ACTIVITY: Output the listing below verbatim, leaving out the pictures.

DATA SHOWN Block Start

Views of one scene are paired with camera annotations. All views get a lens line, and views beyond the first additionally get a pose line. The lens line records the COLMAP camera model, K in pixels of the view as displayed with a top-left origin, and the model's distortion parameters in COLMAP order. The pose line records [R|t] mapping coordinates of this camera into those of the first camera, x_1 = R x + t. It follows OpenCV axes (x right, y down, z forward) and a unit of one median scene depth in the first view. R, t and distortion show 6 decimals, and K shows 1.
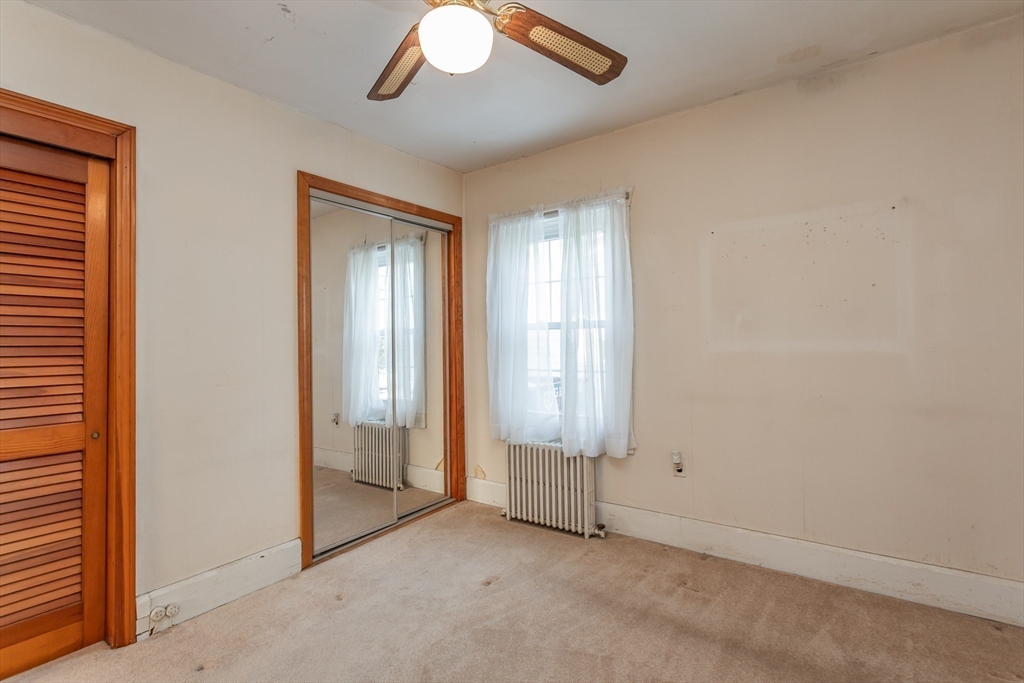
lens RADIAL K [[490.0, 0, 514.7], [0, 490.0, 339.6], [0, 0, 1]] dist [-0.000493, 0.002109]
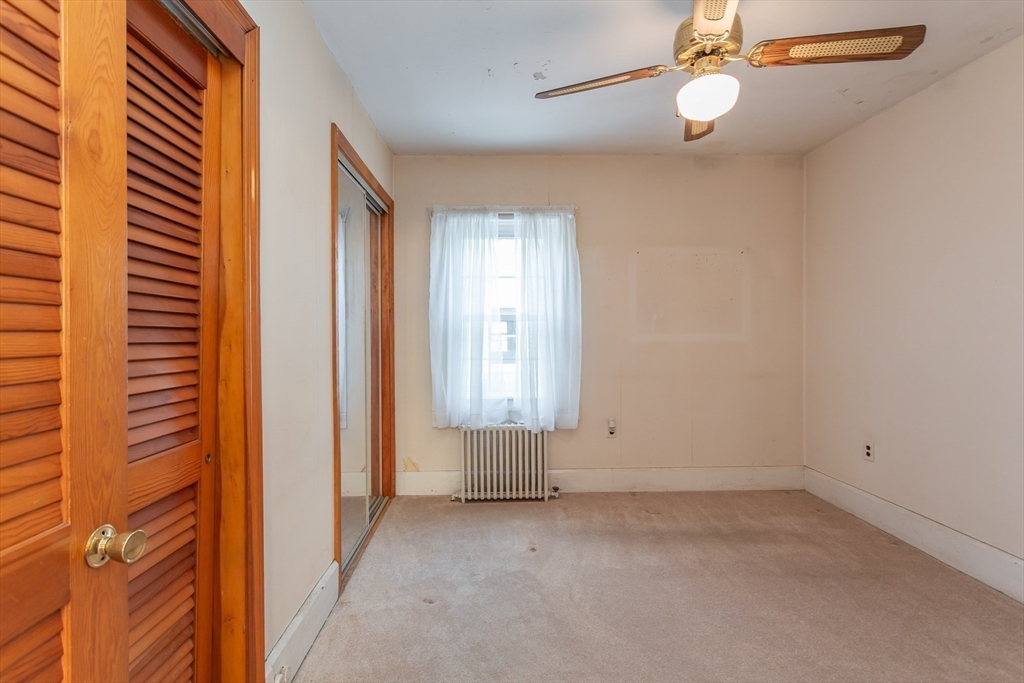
lens RADIAL K [[490.0, 0, 509.1], [0, 490.0, 339.1], [0, 0, 1]] dist [-0.000493, 0.002109]
pose [[0.794601, 0.004545, 0.607115, -0.621855], [-0.012481, 0.999883, 0.008849, 0.010450], [-0.607004, -0.014609, 0.794565, 0.129787]]
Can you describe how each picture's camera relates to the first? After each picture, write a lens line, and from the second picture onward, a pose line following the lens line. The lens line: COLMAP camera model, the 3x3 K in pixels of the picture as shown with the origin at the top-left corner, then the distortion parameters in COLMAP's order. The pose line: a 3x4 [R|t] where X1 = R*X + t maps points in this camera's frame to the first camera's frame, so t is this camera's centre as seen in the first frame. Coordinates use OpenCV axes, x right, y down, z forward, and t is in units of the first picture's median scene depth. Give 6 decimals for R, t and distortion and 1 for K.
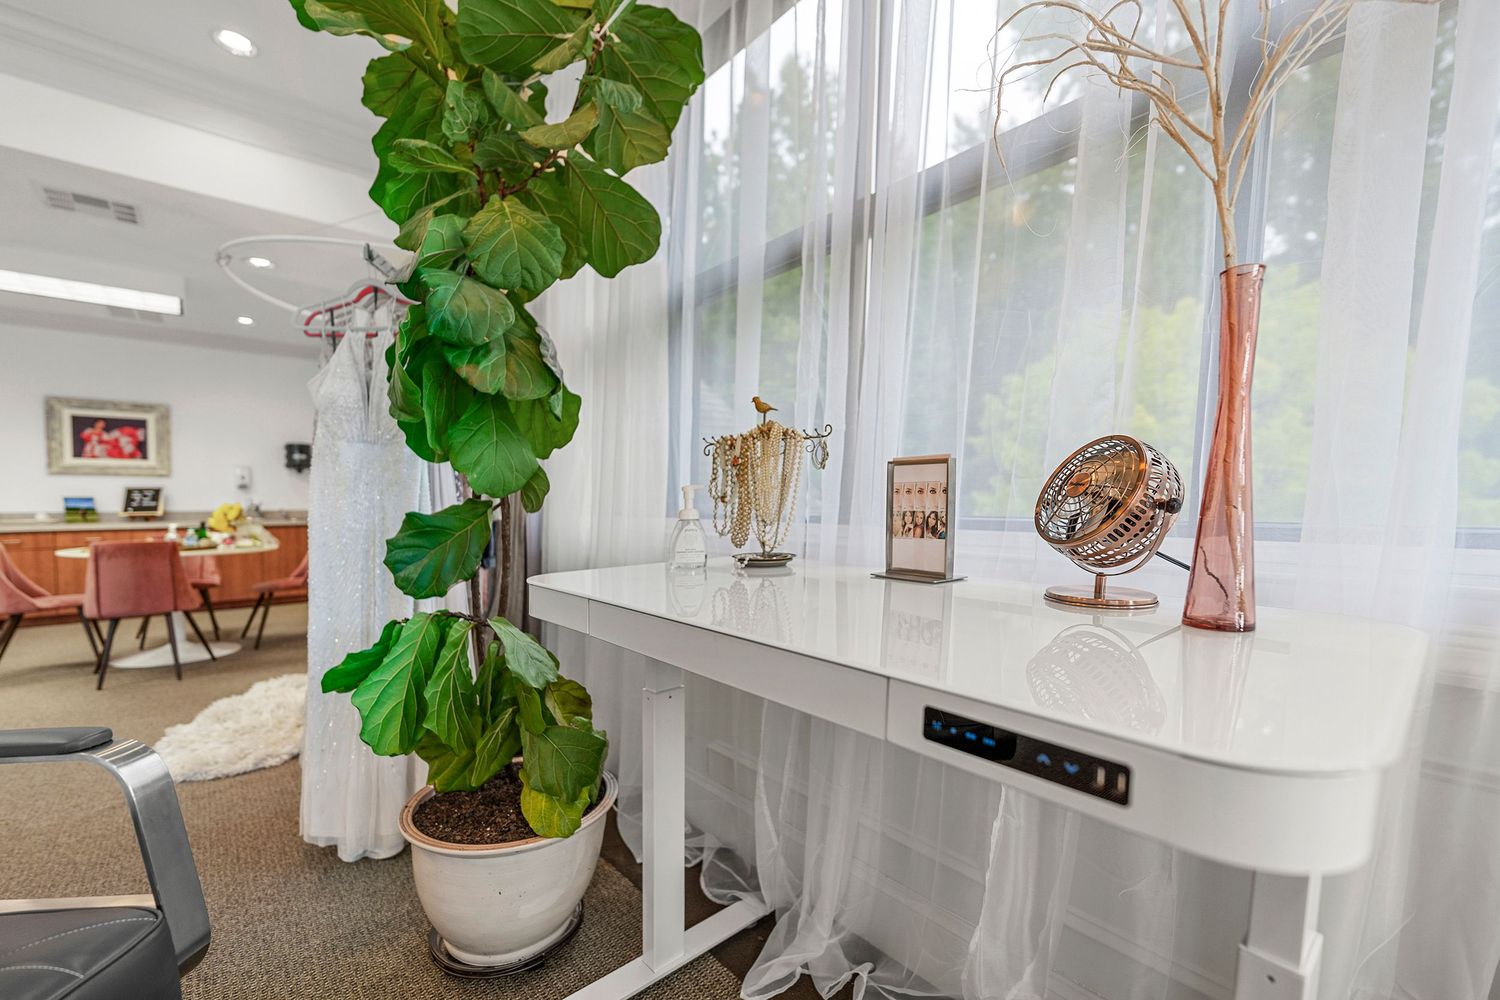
lens RADIAL K [[615.4, 0, 759.9], [0, 615.4, 478.5], [0, 0, 1]] dist [0.000540, -0.000212]
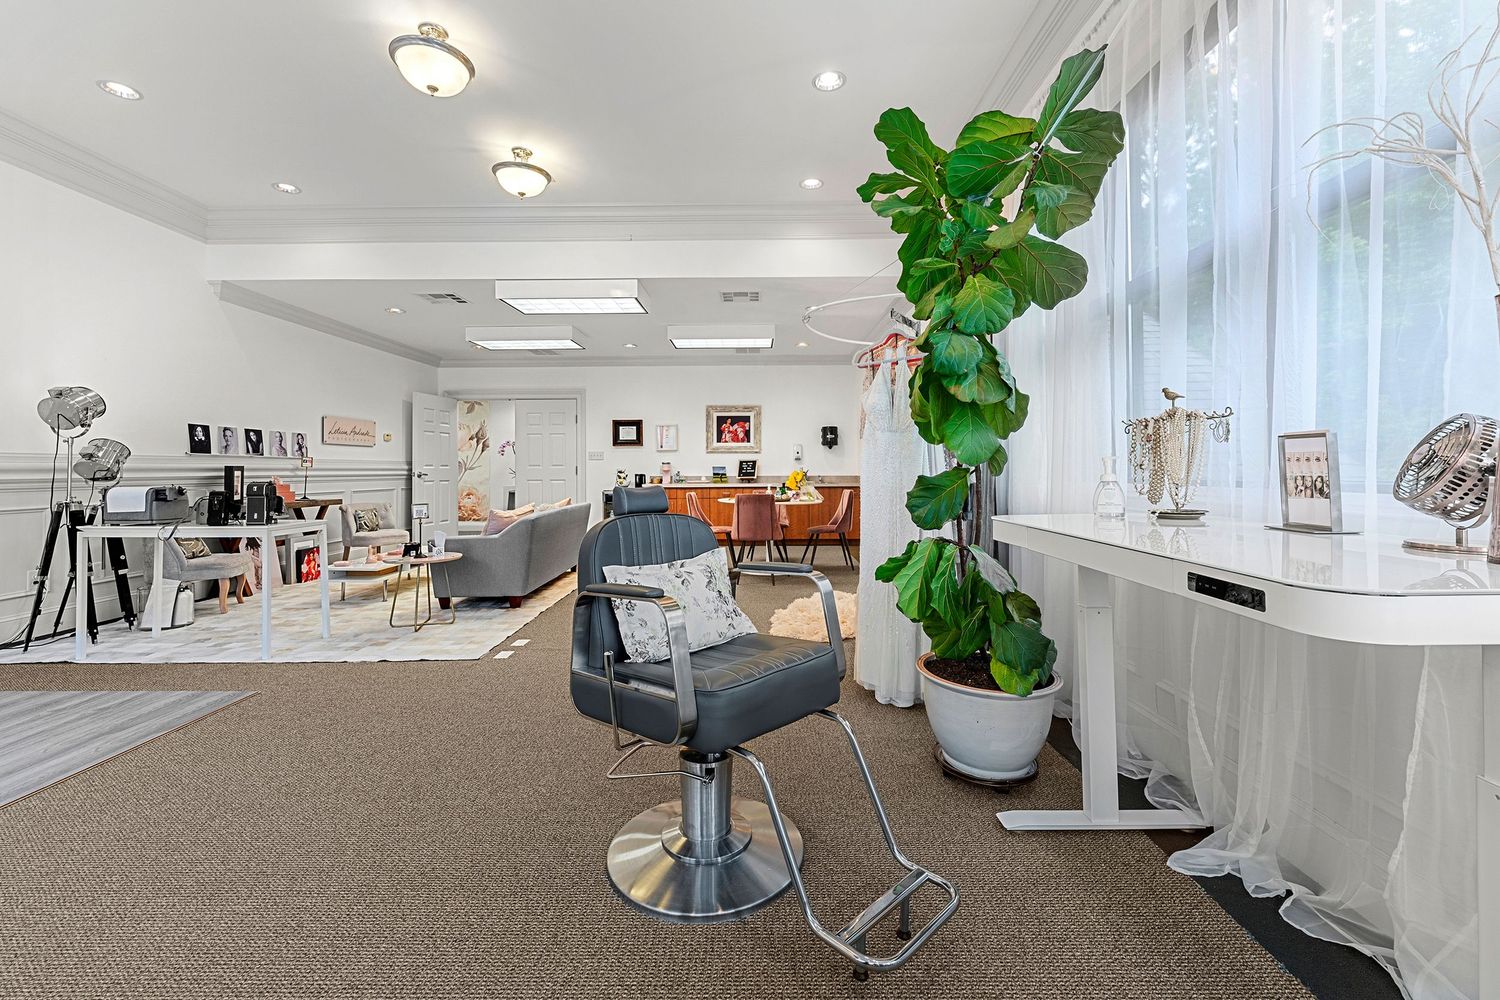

DATA SHOWN Block End

EXERCISE OUTPUT:
Views of one scene are paired with camera annotations. All views get a lens line, and views beyond the first additionally get a pose line. The lens line records the COLMAP camera model, K in pixels of the view as displayed with a top-left origin, and the model's distortion parameters in COLMAP order. The pose line records [R|t] mapping coordinates of this camera into those of the first camera, x_1 = R x + t. It follows OpenCV axes (x right, y down, z forward) and a unit of one median scene depth in the first view. R, t and distortion show 6 decimals, and K shows 1.
lens RADIAL K [[490.0, 0, 514.7], [0, 490.0, 339.6], [0, 0, 1]] dist [-0.000493, 0.002109]
lens RADIAL K [[490.0, 0, 509.1], [0, 490.0, 339.1], [0, 0, 1]] dist [-0.000493, 0.002109]
pose [[0.794601, 0.004545, 0.607115, -0.621855], [-0.012481, 0.999883, 0.008849, 0.010450], [-0.607004, -0.014609, 0.794565, 0.129787]]
Can you describe how each picture's camera relates to the first? After each picture, write a lens line, and from the second picture onward, a pose line following the lens line. The lens line: COLMAP camera model, the 3x3 K in pixels of the picture as shown with the origin at the top-left corner, then the distortion parameters in COLMAP's order. The pose line: a 3x4 [R|t] where X1 = R*X + t maps points in this camera's frame to the first camera's frame, so t is this camera's centre as seen in the first frame. Coordinates use OpenCV axes, x right, y down, z forward, and t is in units of the first picture's median scene depth. Give 6 decimals for R, t and distortion and 1 for K.
lens RADIAL K [[615.4, 0, 759.9], [0, 615.4, 478.5], [0, 0, 1]] dist [0.000540, -0.000212]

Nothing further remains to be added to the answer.